◆ Your task:
A single number is required: how many lines in the data below contain "Unstable".

◆ Source data:

**********

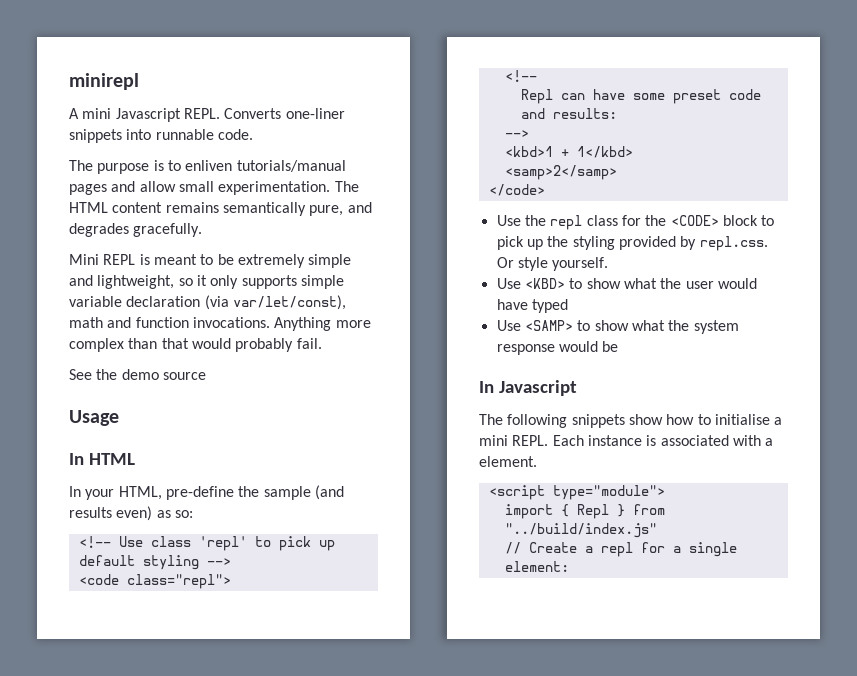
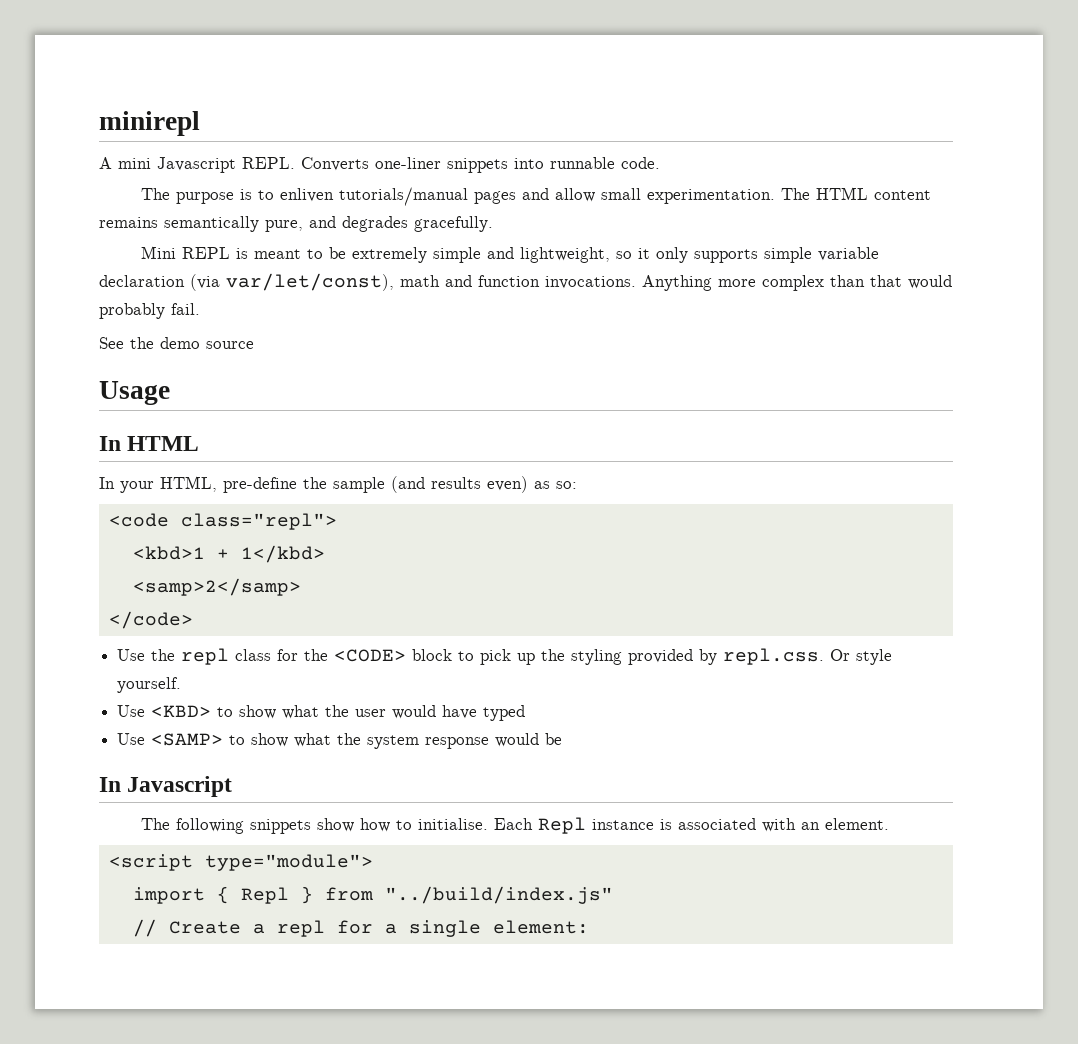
[78,536,335,551] [78,555,231,570] [78,574,231,589] [504,70,537,82] [520,89,761,104] [520,108,617,119] [504,130,529,138] <!-- Use class 'repl' to pick up default styling --> // <code class="repl"> // <!-- // Repl can have some preset code and results: // --> -> [108,513,337,530] <code class="repl">
[714,414,783,425] [479,435,584,446] initialise a mini REPL. Each -> [418,817,587,834] initialise. Each Repl
[765,438,774,446] a -> [801,822,821,830] an

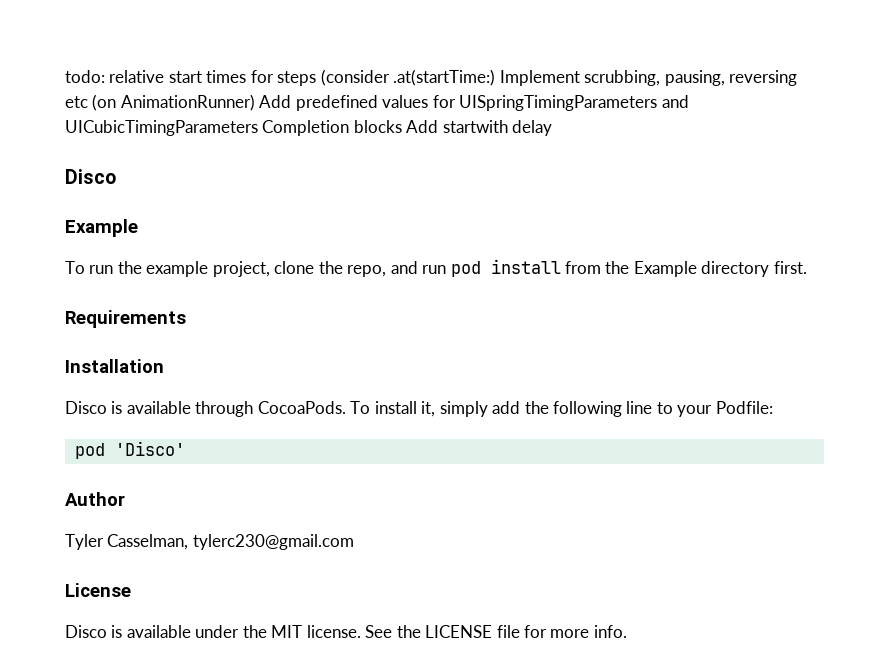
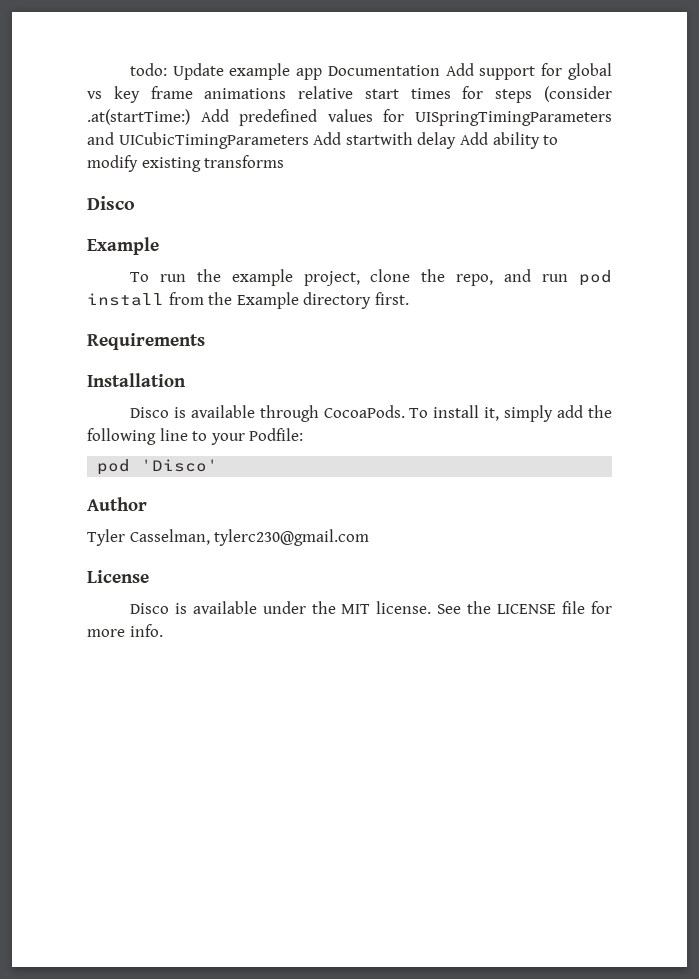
(105, 76) none -> [172,63,612,80] [87,86,287,103] Update example app Documentation Add support for global vs key frame animations
[499,70,798,86] [65,94,255,111] Implement scrubbing, pausing, reversing etc (on AnimationRunner) -> (190, 117) none
[262,120,402,136] Completion blocks -> (309, 140) none
(553, 128) none -> [459,132,559,149] [87,155,285,172] Add ability to modify existing transforms

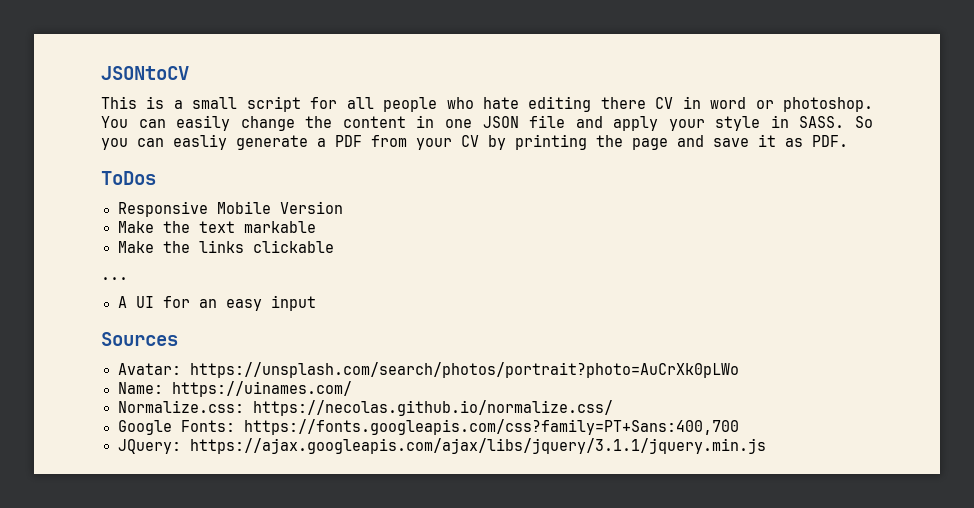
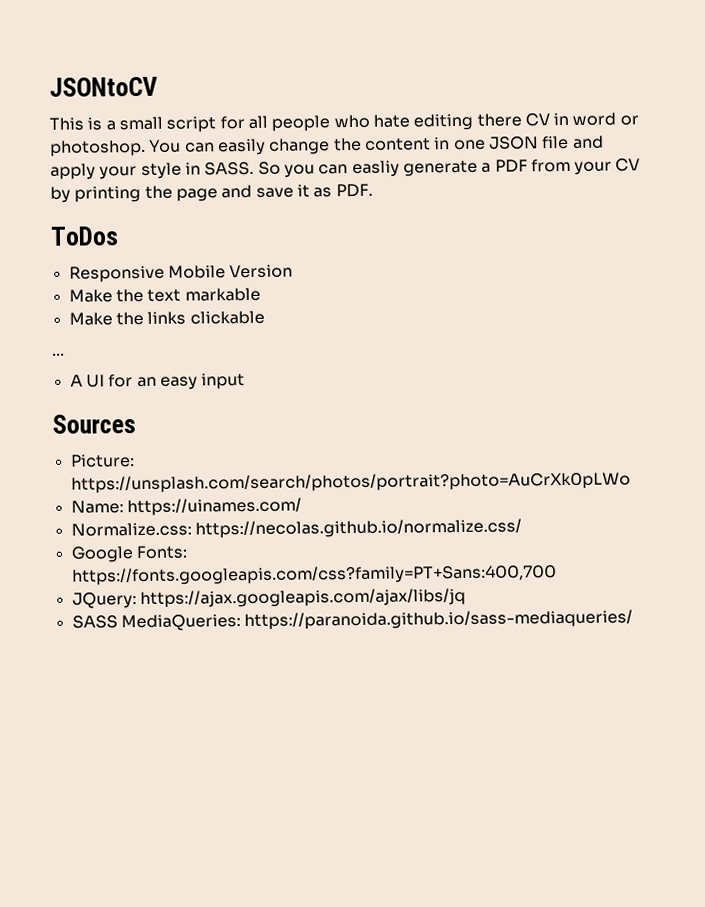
[117,363,181,375] Avatar: -> [69,454,135,468] Picture:
[189,438,766,454] https://ajax.googleapis.com/ajax/libs/jquery/3.1.1/jquery.min.js -> [139,587,466,609] [71,609,634,632] https://ajax.googleapis.com/ajax/libs/jq // SASS MediaQueries: https://paranoida.github.io/sass-mediaqueries/

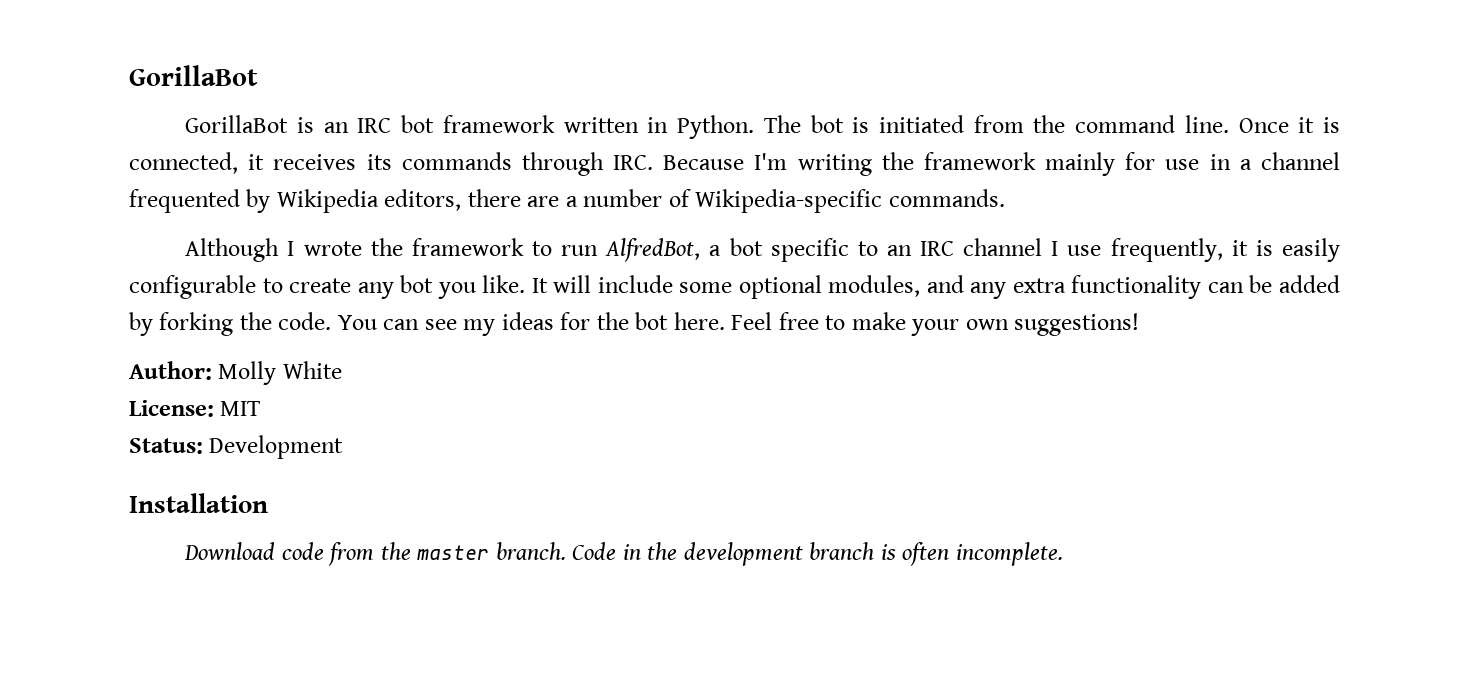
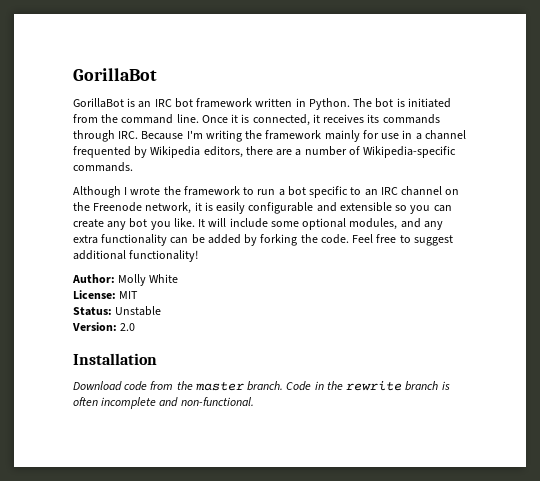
[605,238,701,262] AlfredBot, -> (276, 192) none
[1051,238,1340,262] [129,275,283,299] I use frequently, it is easily configurable to -> [445,189,460,195] [73,202,452,214] on the Freenode network, it is easily configurable and extensible so you can
[337,312,1140,336] You can see my ideas for the bot here. Feel free to make your own suggestions! -> [352,234,453,246] [73,250,199,262] Feel free to suggest additional functionality!
[209,435,344,459] Development -> [115,306,162,316] [72,322,136,331] Unstable // Version: 2.0
[683,542,803,566] development -> [346,381,403,391] rewrite
[955,542,1063,566] incomplete. -> [101,397,254,409] incomplete and non-functional.

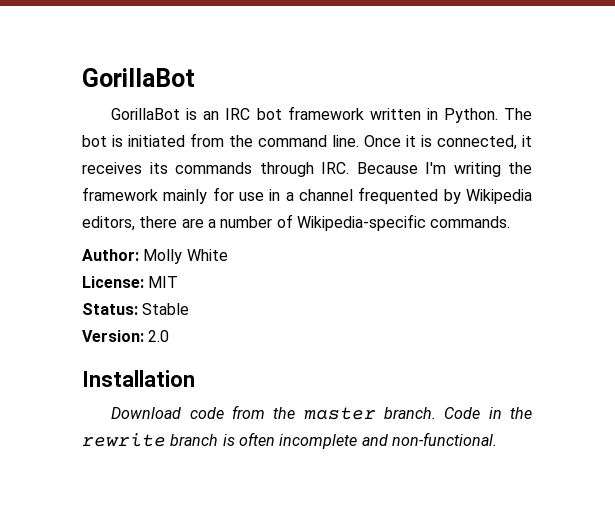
[73,186,460,198] [73,202,452,214] [73,218,443,230] [73,234,453,246] [73,250,199,262] // Although I wrote the framework to run a bot specific to an IRC channel on the Freenode network, it is easily configurable and extensible so you can create any bot you like. It will include some optional modules, and any extra functionality can be added by forking the code. Feel free to suggest additional functionality! -> (511, 222) none
[115,306,162,316] Unstable -> [142,303,190,315] Stable

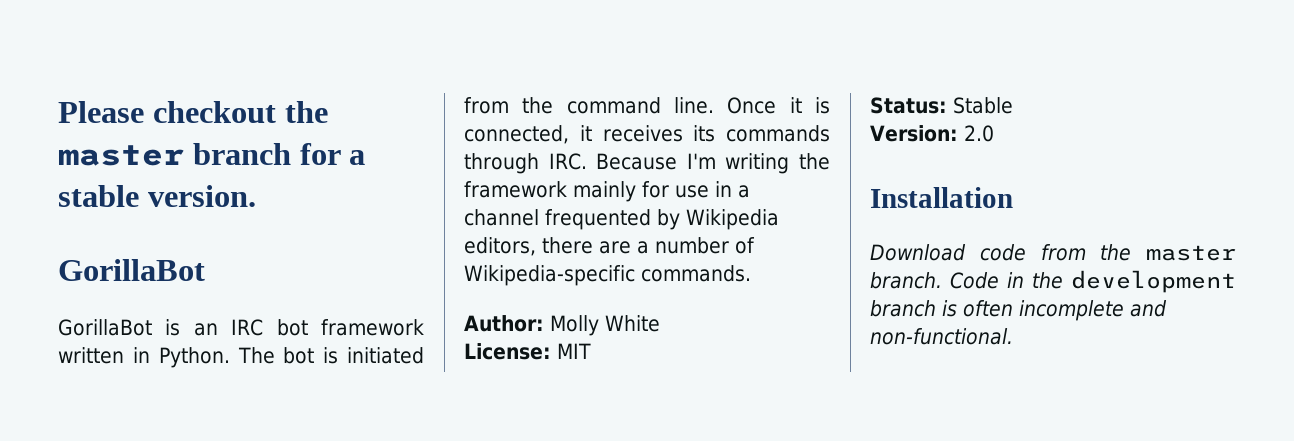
(82, 77) none -> [58,101,328,123] [58,143,366,166] [58,185,256,207] Please checkout the master branch for a stable version. //
[82,433,166,447] rewrite -> [1071,270,1236,293] development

**********

◆ Written answer:
2